What this task involves: Please write out every line of the listing below without changing a single character.

[Dataset entries]

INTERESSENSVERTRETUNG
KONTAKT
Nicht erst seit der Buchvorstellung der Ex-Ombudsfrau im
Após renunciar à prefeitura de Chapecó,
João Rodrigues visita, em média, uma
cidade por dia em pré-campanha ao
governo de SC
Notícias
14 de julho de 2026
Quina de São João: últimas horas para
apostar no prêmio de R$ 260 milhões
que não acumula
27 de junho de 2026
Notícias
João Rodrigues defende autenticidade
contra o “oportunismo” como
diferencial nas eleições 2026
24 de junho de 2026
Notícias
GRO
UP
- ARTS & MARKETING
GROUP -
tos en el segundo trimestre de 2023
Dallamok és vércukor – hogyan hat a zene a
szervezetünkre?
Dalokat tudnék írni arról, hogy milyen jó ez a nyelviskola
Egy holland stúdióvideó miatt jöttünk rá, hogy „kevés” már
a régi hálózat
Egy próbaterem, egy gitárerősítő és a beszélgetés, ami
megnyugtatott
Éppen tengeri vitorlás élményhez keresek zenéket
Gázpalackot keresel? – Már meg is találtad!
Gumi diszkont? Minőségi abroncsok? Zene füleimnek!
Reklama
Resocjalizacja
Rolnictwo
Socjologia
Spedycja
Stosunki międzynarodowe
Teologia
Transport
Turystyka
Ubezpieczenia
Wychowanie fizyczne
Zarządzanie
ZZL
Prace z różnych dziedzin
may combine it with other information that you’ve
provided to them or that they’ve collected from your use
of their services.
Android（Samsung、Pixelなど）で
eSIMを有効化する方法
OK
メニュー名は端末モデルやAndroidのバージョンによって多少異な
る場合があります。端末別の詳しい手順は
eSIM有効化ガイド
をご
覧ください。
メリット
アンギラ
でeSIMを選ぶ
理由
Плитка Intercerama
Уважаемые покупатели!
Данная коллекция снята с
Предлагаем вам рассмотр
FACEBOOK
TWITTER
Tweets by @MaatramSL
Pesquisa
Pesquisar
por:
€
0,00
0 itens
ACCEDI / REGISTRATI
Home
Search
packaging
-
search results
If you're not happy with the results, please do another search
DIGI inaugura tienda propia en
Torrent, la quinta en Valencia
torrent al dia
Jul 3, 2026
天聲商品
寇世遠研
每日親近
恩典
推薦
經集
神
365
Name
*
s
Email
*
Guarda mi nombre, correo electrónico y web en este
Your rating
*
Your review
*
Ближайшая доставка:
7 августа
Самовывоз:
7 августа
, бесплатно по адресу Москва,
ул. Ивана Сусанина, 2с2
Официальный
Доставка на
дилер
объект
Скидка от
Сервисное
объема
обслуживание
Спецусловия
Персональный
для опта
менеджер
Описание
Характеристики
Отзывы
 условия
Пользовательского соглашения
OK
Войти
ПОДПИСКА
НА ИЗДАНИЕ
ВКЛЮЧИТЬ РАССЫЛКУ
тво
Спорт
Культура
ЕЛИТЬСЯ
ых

Task output:
INTERESSENSVERTRETUNG
KONTAKT
Nicht erst seit der Buchvorstellung der Ex-Ombudsfrau im
Após renunciar à prefeitura de Chapecó,
João Rodrigues visita, em média, uma
cidade por dia em pré-campanha ao
governo de SC
Notícias
14 de julho de 2026
Quina de São João: últimas horas para
apostar no prêmio de R$ 260 milhões
que não acumula
27 de junho de 2026
Notícias
João Rodrigues defende autenticidade
contra o “oportunismo” como
diferencial nas eleições 2026
24 de junho de 2026
Notícias
GRO
UP
- ARTS & MARKETING
GROUP -
tos en el segundo trimestre de 2023
Dallamok és vércukor – hogyan hat a zene a
szervezetünkre?
Dalokat tudnék írni arról, hogy milyen jó ez a nyelviskola
Egy holland stúdióvideó miatt jöttünk rá, hogy „kevés” már
a régi hálózat
Egy próbaterem, egy gitárerősítő és a beszélgetés, ami
megnyugtatott
Éppen tengeri vitorlás élményhez keresek zenéket
Gázpalackot keresel? – Már meg is találtad!
Gumi diszkont? Minőségi abroncsok? Zene füleimnek!
Reklama
Resocjalizacja
Rolnictwo
Socjologia
Spedycja
Stosunki międzynarodowe
Teologia
Transport
Turystyka
Ubezpieczenia
Wychowanie fizyczne
Zarządzanie
ZZL
Prace z różnych dziedzin
may combine it with other information that you’ve
provided to them or that they’ve collected from your use
of their services.
Android（Samsung、Pixelなど）で
eSIMを有効化する方法
OK
メニュー名は端末モデルやAndroidのバージョンによって多少異な
る場合があります。端末別の詳しい手順は
eSIM有効化ガイド
をご
覧ください。
メリット
アンギラ
でeSIMを選ぶ
理由
Плитка Intercerama
Уважаемые покупатели!
Данная коллекция снята с
Предлагаем вам рассмотр
FACEBOOK
TWITTER
Tweets by @MaatramSL
Pesquisa
Pesquisar
por:
€
0,00
0 itens
ACCEDI / REGISTRATI
Home
Search
packaging
-
search results
If you're not happy with the results, please do another search
DIGI inaugura tienda propia en
Torrent, la quinta en Valencia
torrent al dia
Jul 3, 2026
天聲商品
寇世遠研
每日親近
恩典
推薦
經集
神
365
Name
*
s
Email
*
Guarda mi nombre, correo electrónico y web en este
Your rating
*
Your review
*
Ближайшая доставка:
7 августа
Самовывоз:
7 августа
, бесплатно по адресу Москва,
ул. Ивана Сусанина, 2с2
Официальный
Доставка на
дилер
объект
Скидка от
Сервисное
объема
обслуживание
Спецусловия
Персональный
для опта
менеджер
Описание
Характеристики
Отзывы
 условия
Пользовательского соглашения
OK
Войти
ПОДПИСКА
НА ИЗДАНИЕ
ВКЛЮЧИТЬ РАССЫЛКУ
тво
Спорт
Культура
ЕЛИТЬСЯ
ых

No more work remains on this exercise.